Approval rate over time
Year-over-year approval rate across Judge Ostrander's docket. Annual rates fluctuate with the mix of cases SSA assigns; the longer-run pattern is more informative than any single year.
Decision pattern
Over his 1 year on the bench, Judge Ostrander has maintained a consistent decision-making pattern. His approval rate of 44% reflects a steady approach to evaluating disability claims. While your case will vary based on medical evidence and vocational factors, the data indicates a stable trend throughout his time in office. This consistency helps in understanding the evidentiary standards typically applied in his courtroom.
Preparing for an SSDI hearing
The guidance below applies to any SSDI hearing, not specifically to Judge Ostrander's bench. Judge-specific preparation guidance requires a corpus of public Appeals Council decisions involving each judge, which we haven't built yet.

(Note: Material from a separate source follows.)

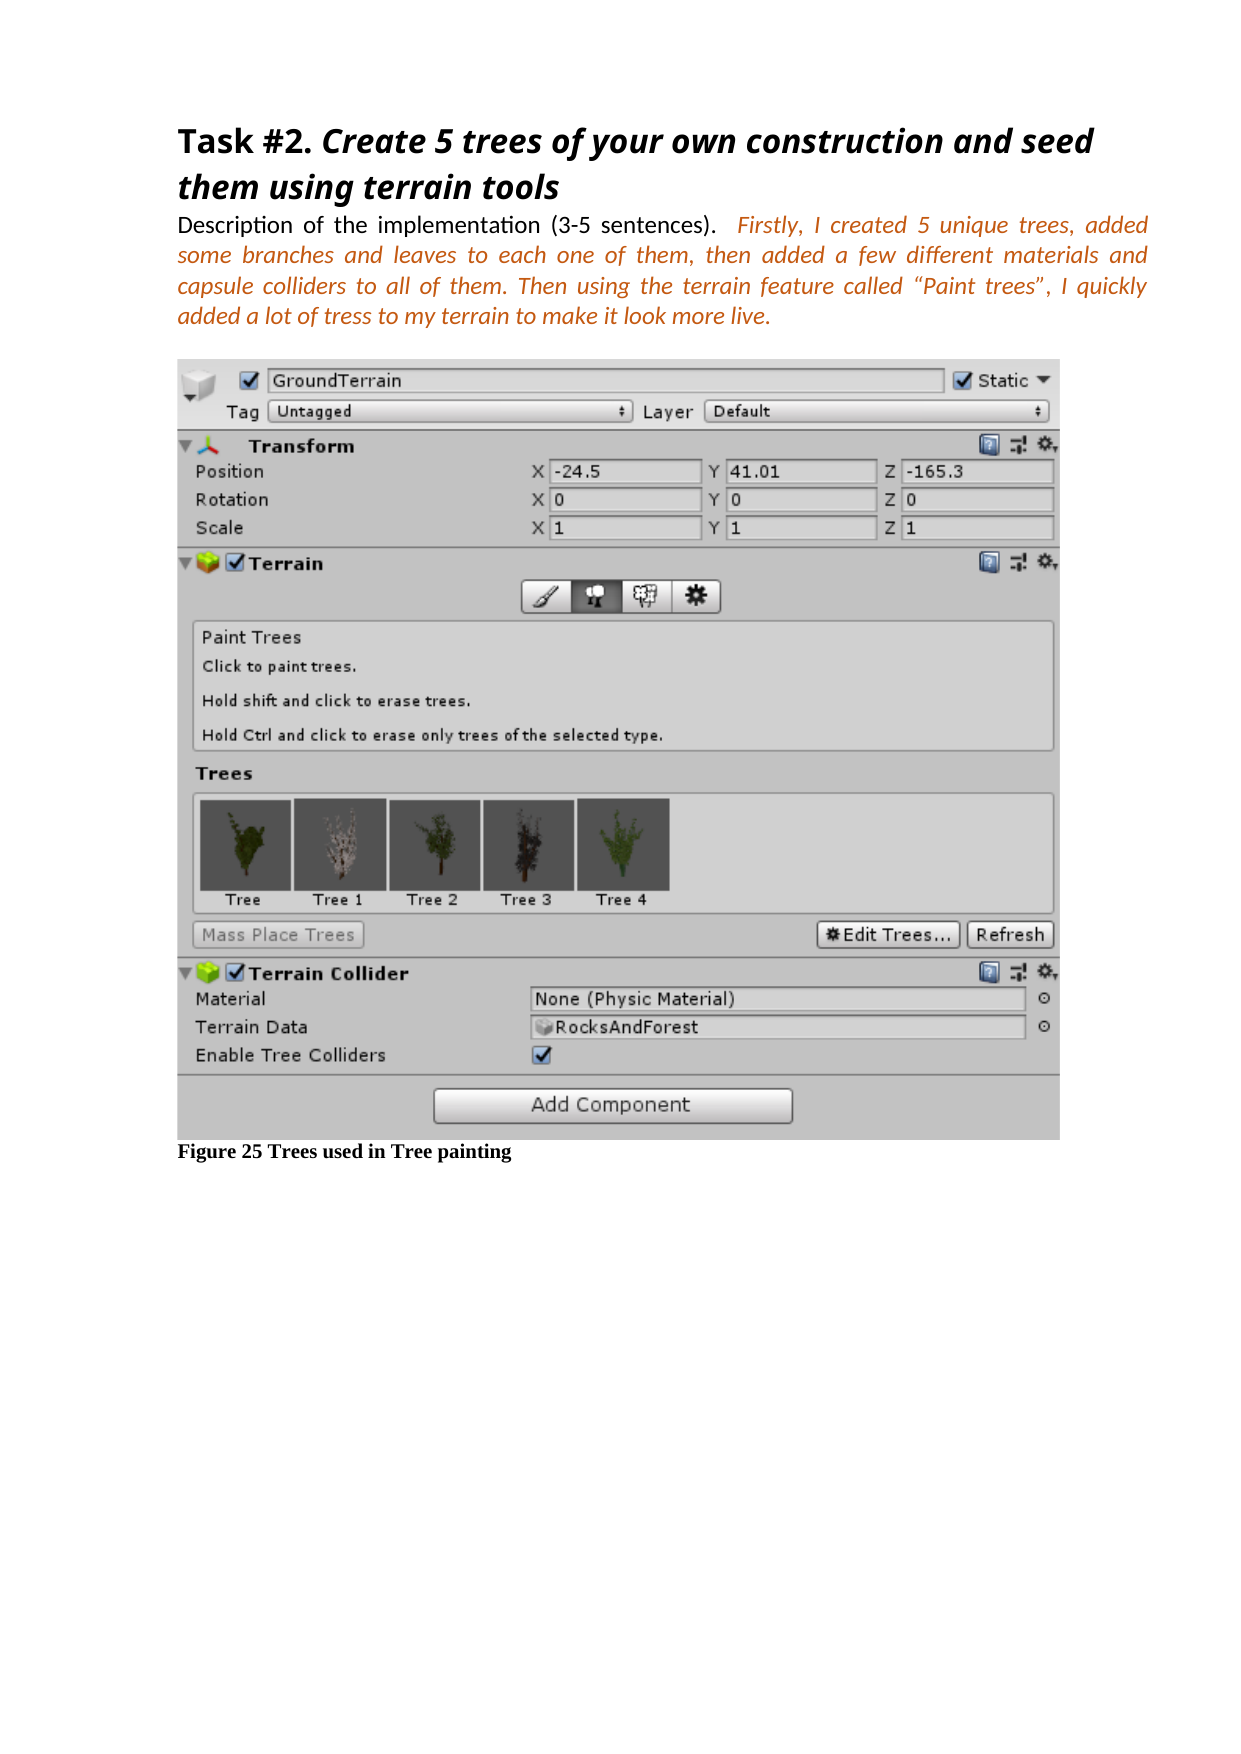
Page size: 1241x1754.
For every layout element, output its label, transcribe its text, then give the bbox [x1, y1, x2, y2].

- Bring a clean treating-physician record. Longitudinal primary-care or specialist notes spanning the disability period, with consistent symptom documentation, are typically the strongest evidence at hearing. A single month's records usually aren't enough.
- Don't rely on consultative exams alone. If your medical evidence is built primarily around a one-time CE finding, expect detailed questioning. Supplement with treating-source statements where possible.
- Prepare for daily-activity questions. Have honest, specific answers about a typical day. Answers that conflict with the medical record (in either direction) tend to hurt credibility.
- Expect transferable-skills probing. A vocational expert will usually testify about jobs available to someone with your limitations. Your representative should be prepared to cross-examine.
Hearing with Judge Ostrander? Free, confidential — see if you qualify for SSDI.
Check My BenefitsAbout the Birmingham hearing office
The Birmingham Hearing Office serves a significant population of applicants across Alabama. With a bench of 6 judges, the office manages a high volume of cases to ensure timely processing of disability appeals. The office currently reports an approval rate of 52%. You can visit the Birmingham Hearing Office page for the full ALJ roster.
Other judges at this hearing office
The Social Security Administration utilizes a workload-balancing algorithm to assign cases, meaning your judge is selected randomly. Within the Birmingham Hearing Office, lifetime approval rates among the 6 judges range from 38% to 77%. This variance highlights why your specific assigned judge matters. For preparation purposes, the guidance remains consistent regardless of which judge you are assigned.